▶ Provided records
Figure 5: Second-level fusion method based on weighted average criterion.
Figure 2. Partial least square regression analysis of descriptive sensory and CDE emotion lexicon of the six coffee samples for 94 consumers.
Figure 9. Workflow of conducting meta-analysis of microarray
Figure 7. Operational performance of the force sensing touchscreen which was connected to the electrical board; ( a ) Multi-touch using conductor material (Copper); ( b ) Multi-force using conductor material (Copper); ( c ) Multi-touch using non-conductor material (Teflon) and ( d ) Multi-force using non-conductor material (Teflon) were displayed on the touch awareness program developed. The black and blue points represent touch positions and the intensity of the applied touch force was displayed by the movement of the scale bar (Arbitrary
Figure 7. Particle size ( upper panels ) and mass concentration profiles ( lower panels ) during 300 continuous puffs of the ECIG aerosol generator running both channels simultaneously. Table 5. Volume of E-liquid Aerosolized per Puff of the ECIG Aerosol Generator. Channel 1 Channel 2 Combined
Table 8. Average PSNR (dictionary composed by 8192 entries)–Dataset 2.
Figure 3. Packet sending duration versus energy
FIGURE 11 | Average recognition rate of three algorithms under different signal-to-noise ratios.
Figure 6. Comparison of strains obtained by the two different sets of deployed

▶ Assigned task
Copy the data above. Keep each line exact.

▶ Written reply
Figure 5: Second-level fusion method based on weighted average criterion.
Figure 2. Partial least square regression analysis of descriptive sensory and CDE emotion lexicon of the six coffee samples for 94 consumers.
Figure 9. Workflow of conducting meta-analysis of microarray
Figure 7. Operational performance of the force sensing touchscreen which was connected to the electrical board; ( a ) Multi-touch using conductor material (Copper); ( b ) Multi-force using conductor material (Copper); ( c ) Multi-touch using non-conductor material (Teflon) and ( d ) Multi-force using non-conductor material (Teflon) were displayed on the touch awareness program developed. The black and blue points represent touch positions and the intensity of the applied touch force was displayed by the movement of the scale bar (Arbitrary
Figure 7. Particle size ( upper panels ) and mass concentration profiles ( lower panels ) during 300 continuous puffs of the ECIG aerosol generator running both channels simultaneously. Table 5. Volume of E-liquid Aerosolized per Puff of the ECIG Aerosol Generator. Channel 1 Channel 2 Combined
Table 8. Average PSNR (dictionary composed by 8192 entries)–Dataset 2.
Figure 3. Packet sending duration versus energy
FIGURE 11 | Average recognition rate of three algorithms under different signal-to-noise ratios.
Figure 6. Comparison of strains obtained by the two different sets of deployed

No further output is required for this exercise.